- [Provided text]:
________

The pivot rod 140 may be any appropriate length, thickness, and/or shape. In some examples, the pivot rod 140 has a generally circular cross section. In other examples, the pivot rod may include a generally rectangular cross section, a generally triangular cross section, a generally square cross section, an asymmetric cross section, another type of cross section, or combinations thereof. Further, the pivot rod may be generally straight along its length, curved along its length, or combinations thereof. In some cases, the 3D hinged model includes more than one hinged region. The second hinged region may be directed in a different orientation than the first hinged region.
FIGS. 5-7 illustrate several alternative hinge mechanisms of different examples. In the example 500 of FIG. 5, an organ 505 may have abnormal growths or tumors 520 and 525. Hinge mechanism 510 may include a flange with a through hole, and in this example includes a looped rod 515. Segments of organ 505 may rotate about the looped rod 515 or may be moved around the looped rod 515 to allow inspection of a particular section of interest.
In the example 600 of FIG. 6, an organ 605 may have abnormal growths or tumors 625. Hinge mechanism 610 may include a through hole in each segment of organ 605, through which a pivot rod 615 may be inserted. An O-ring 620 may be placed over an end of the pivot rod 615 to keep the segments of the organ 605 on the pivot rod 615.
In the example 700 of FIG. 7, an organ 705 may have abnormal growths or tumors 720 and 725. Hinge mechanism 710 may include a recessed region 730 in a first side of a segment and a protruding portion 735 of a second side of the segment, where the recessed region 730 can receive the protruding portion 735 of an adjacent flange. These adjacent flanges may snap together while still allowing a user to rotate the slices relative to one another.
While the examples above provide various different hinge mechanisms for holding the slices of the 3D hinged model together, any appropriate hinged structure may be used. Furthermore, while the examples above have been described with 3D hinged model segments made of slices, any appropriate 3D hinged model segment may be used. For example, the segments may include just a portion of the organ's cross section. In other examples, the segments may be generally triangular shaped, generally square shaped, generally cone shaped, generally arc shaped, generally asymmetric, another shape, or combinations thereof.

________

- [Extracted data]:
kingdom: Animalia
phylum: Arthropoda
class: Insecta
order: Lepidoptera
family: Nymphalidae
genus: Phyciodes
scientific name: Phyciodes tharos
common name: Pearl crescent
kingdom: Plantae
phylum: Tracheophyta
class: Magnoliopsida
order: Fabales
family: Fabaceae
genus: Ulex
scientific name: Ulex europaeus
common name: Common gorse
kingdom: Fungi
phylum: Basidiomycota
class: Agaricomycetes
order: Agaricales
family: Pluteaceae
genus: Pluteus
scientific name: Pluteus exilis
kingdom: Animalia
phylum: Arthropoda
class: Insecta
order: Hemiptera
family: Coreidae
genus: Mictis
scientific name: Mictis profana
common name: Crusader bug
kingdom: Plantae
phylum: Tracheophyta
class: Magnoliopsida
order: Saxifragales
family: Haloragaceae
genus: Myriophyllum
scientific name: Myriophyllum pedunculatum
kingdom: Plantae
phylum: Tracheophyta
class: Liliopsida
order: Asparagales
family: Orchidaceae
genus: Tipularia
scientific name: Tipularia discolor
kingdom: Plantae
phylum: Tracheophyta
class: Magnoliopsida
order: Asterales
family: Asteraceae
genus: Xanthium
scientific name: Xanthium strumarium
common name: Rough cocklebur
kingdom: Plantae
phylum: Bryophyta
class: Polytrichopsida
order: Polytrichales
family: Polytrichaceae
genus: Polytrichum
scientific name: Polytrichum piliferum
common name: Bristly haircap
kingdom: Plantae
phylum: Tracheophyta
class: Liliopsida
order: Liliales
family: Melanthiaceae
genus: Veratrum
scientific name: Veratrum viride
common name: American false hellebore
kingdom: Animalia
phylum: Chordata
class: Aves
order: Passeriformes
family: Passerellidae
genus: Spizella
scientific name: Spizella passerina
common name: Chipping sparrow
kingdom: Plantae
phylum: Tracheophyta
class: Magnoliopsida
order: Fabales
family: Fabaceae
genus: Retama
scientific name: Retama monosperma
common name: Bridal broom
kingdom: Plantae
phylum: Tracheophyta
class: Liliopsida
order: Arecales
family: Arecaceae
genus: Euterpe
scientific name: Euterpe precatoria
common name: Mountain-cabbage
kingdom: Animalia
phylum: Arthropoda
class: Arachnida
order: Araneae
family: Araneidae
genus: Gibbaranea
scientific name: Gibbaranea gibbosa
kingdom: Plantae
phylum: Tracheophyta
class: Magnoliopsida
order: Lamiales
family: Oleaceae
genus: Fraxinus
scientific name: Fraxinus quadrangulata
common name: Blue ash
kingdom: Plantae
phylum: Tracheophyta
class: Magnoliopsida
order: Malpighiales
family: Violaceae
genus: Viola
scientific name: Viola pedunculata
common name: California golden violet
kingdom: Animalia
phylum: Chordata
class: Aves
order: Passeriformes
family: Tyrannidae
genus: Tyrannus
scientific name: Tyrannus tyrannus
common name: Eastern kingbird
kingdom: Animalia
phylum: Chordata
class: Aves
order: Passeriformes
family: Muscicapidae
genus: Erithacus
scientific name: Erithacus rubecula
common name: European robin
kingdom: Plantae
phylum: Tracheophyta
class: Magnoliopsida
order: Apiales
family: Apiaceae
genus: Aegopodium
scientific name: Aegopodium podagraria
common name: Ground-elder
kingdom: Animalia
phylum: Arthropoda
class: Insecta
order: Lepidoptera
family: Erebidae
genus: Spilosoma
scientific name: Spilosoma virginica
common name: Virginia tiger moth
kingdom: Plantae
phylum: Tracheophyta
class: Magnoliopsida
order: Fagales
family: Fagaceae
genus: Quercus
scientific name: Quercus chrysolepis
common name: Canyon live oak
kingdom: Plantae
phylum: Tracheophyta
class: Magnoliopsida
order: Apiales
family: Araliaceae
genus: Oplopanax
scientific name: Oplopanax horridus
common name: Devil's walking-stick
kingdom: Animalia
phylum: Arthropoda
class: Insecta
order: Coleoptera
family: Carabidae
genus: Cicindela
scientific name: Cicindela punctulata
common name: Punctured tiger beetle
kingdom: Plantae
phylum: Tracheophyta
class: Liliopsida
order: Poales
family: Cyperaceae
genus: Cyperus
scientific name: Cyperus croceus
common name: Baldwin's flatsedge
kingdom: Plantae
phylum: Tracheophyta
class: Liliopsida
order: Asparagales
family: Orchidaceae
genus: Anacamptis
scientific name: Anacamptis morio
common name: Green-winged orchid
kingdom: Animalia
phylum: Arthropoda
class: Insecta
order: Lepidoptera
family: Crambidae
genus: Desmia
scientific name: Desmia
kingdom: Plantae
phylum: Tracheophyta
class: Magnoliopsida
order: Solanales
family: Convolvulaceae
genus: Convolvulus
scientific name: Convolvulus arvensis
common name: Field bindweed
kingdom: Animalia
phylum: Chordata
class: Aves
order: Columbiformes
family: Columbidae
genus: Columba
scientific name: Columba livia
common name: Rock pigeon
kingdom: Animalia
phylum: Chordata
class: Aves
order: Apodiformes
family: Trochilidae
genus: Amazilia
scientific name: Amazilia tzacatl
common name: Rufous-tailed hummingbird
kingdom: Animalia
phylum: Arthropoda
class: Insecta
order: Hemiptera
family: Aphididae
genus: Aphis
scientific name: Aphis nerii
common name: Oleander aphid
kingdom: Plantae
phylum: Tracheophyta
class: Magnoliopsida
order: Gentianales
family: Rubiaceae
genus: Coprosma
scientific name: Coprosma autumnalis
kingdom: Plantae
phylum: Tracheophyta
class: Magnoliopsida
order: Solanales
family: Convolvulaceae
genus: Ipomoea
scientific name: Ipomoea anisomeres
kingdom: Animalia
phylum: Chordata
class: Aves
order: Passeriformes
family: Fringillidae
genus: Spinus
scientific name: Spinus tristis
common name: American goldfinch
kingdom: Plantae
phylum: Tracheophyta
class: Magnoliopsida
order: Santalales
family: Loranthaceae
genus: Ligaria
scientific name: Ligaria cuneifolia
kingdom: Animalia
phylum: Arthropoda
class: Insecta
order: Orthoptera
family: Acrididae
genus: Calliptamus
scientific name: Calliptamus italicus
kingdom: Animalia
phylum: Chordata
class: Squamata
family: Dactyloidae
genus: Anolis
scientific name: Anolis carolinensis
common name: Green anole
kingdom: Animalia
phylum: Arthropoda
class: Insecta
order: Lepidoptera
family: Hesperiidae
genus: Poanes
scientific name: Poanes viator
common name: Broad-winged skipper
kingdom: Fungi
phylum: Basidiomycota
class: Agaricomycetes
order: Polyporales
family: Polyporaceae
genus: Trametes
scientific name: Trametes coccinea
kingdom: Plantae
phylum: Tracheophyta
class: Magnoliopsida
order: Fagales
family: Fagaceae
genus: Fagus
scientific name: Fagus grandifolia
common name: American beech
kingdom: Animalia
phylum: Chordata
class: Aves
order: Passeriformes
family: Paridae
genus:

________

- [Work request]:
Continue the text on hinged 3D organ models, starting right after its last sentence.

- [Result]:
Additionally, while FIGS. 1-7 illustrate a kidney, techniques described herein are also applicable to numerous other body parts or organs. FIGS. 8-10 illustrate different exemplary organs that may have 3D hinged models fabricated for use in a medical procedure. In the example of FIGS. 8-9, a 3D hinged model 800 that includes a heart 805 and hinge mechanism 810 is illustrated. In this example, regions of interest may include arteries 815 and 820, which may be fabricated in a different color similarly as discussed above. Segments 825-a through 825-e may be fabricated and assembled in a manner as discussed herein. Hinge mechanism may include flanges with a through hole 905, that may receive a pivot rod 830 and be secured with an O-ring 910. Such a 3D hinged model may be used, for example, in preparation for a heart procedure, such as a coronary bypass surgery or a valve replacement surgery.
In the example of FIG. 10, a 3D hinged model 1000 that includes a portion of a spine 1005 and hinge mechanism 1010 is illustrated. In this example, regions of interest may include a portion of a disk 1020, such as a bulging disc 1020, which may be fabricated in a different color similarly as discussed above. The spine 1005 portion may be segmented, similarly as discussed above, and may be fabricated and assembled in a manner as discussed herein. Hinge mechanism 1010 may include flanges with a through hole that may receive a pivot rod 1015, similarly as discussed above. Such a 3D hinged model may be used, for example, in preparation for a spinal procedure. While two additional examples are illustrated in FIGS. 8-10, as mentioned above, 3D hinged models and techniques described herein may also be used for any of a number of different organs or body parts where a 3D replica of the organ or body part may help facilitate the planning for a medical procedure.
FIG. 11 is a flow chart that illustrates a method 1100 of fabricating a 3D hinged model in accordance with various aspects of the disclosure. The method 1100 of FIG. 11 may be used to fabricate 3D printed models 100, 500, 600, 700, 800, or 1000 of FIGS. 1-10, for example. Initially, at block 1105 3D data representing a living organ of a patient may be received. The 3D data may be derived, as discussed above, from one or more medical images of the patient using one or more different imaging modalities.
At block 1110, a region of interest is identified in the living organ. The region of interest, as discussed above, may be an abnormal growth or tumor, a broken bone, a bulging disc, or any other portion of an organ or body part to be subject to a medical procedure. In some examples, the region of interest may be identified by highlighting the region in the 3D data, such as through selection of the area in a software application used to generate the 3D data.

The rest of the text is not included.